4. Het proces-verbaal van verhoor verdachte, opgemaakt op 3 juni 2021, opgenomen in het aanvullend dossier, voor zover inhoudende (p. 109):
“V: Waarin zat de patat verpakt toen u die meenam?
A: Die had ik los op een bord in de auto. Ik denk dat het bord op de bijrijdersstoel stond.”
4. Het proces-verbaal van verhoor getuige [getuige] , opgemaakt op 4 oktober 2020, voor zover inhoudende (p. 43):
“Ik werd van achteren ingehaald door een witte bestelbus. Ik zag dat de bus echt zo voorbij was.
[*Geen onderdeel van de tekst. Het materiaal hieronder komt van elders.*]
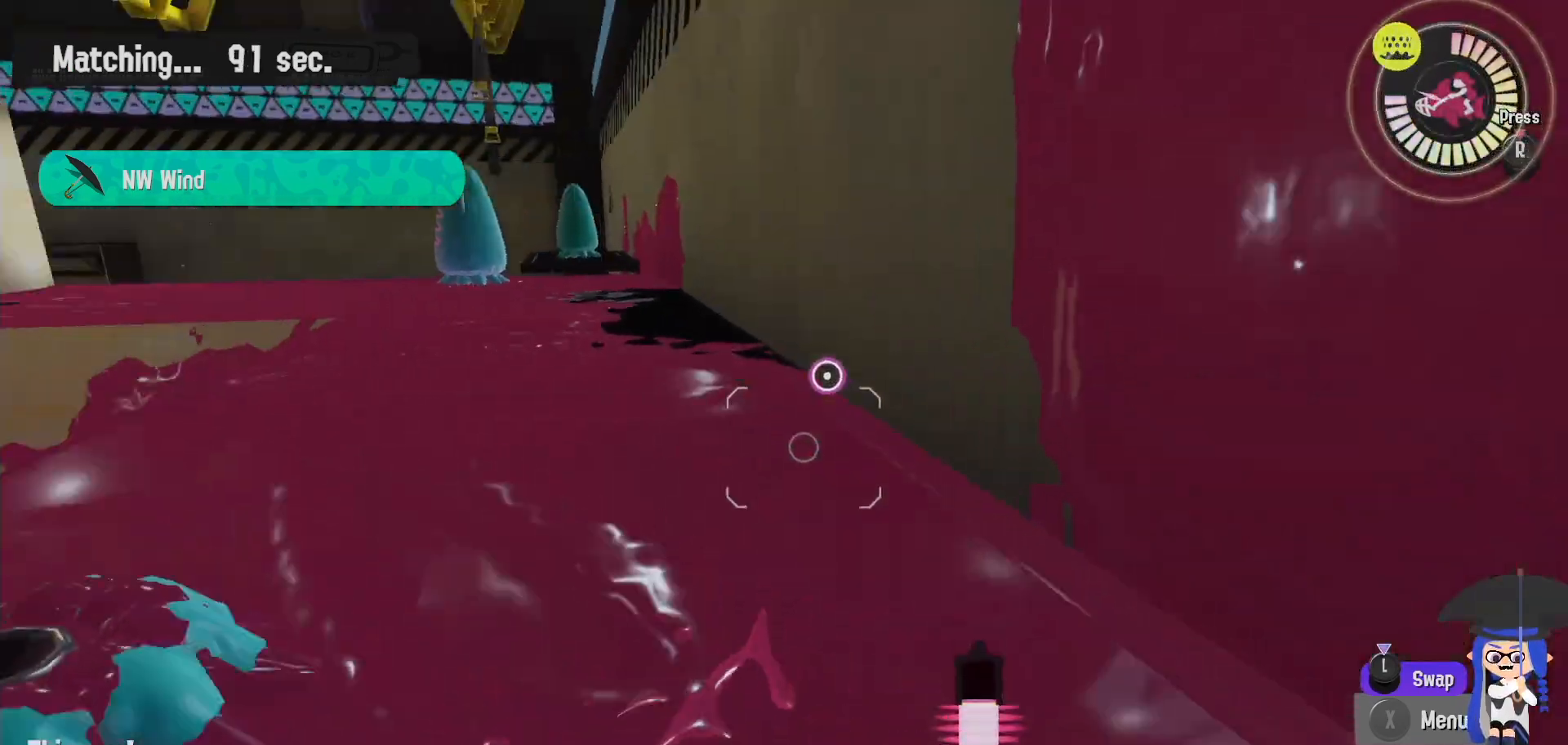
{"buttons": ["L2"], "left_stick": "up", "right_stick": "center", "events": [[33, "left_stick", "up"]]}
Ik zag dat de witte bestelbus weer naar zijn eigen weghelft ging.”
5. Het verkort proces-verbaal van verkeersongevallenanalyse, opgemaakt op 18 november 2020, voor zover inhoudende (bijlage bij PL1500-2021049125-1):
“Beknopte ongevalsbeschrijving
Op de [naam weg 1] ter hoogte van hectometerpaal 16.0 gelegen buiten de bebouwde kom van Gouderak in de gemeente Krimpenerwaard op het weggedeelte gelegen tussen de [naam weg 2] en de [naam weg 3] had een verkeersongeval plaatsgevonden tussen een bestelauto en twee personenauto’s. Bij dit ongeval waren betrokken: een bedrijfsauto, merk Volkswagen, type Transporter, kleur wit, voorzien van het [kenteken 1] en een personenauto, merk Opel, type Corsa-B, kleur grijs, voorzien van het [kenteken 2] .
De confrontatie tussen de bestelauto en de Opel vond plaats op de rijstrook bestemd voor het verkeer gaande in de richting van de [naam weg 3] , zijnde de rijstrook van de Opel. Voordat de confrontatie plaatsvond heeft de bestuurder van de bestelauto gedeeltelijk in de rechter grasberm gereden, gezien vanuit zijn rijrichting. Mogelijk door menselijke invloeden (bestuurder) had de bestelauto gedeeltelijk in de rechter grasberm gereden. Doordat er te abrupt is gestuurd (overstuur) om de rechter grasberm te verlaten is de bestelauto dwars over de rijbaan gekomen. Bij deze manoeuvre is de bestelauto de dubbel doorgetrokken streep gepasseerd en met de rechterzijde tegen de tegemoetkomende Opel in confrontatie gekomen.”
7. Proces-verbaal Schouw stoffelijk overschot opgemaakt op 4 oktober 2020, voor zover inhoudende (p. 62):
Ik verbalisant stelde naar aanleiding van een ernstig verkeersongeval dat had plaatsgevonden op 3 oktober 2020 omstreeks 22.45 uur een onderzoek in. Het slachtoffer dat bij voornoemd verkeersongeval was overleden, was [slachtoffer] . Als conclusie gaf de schouwarts aan: Neurotrauma/hoofdletsel.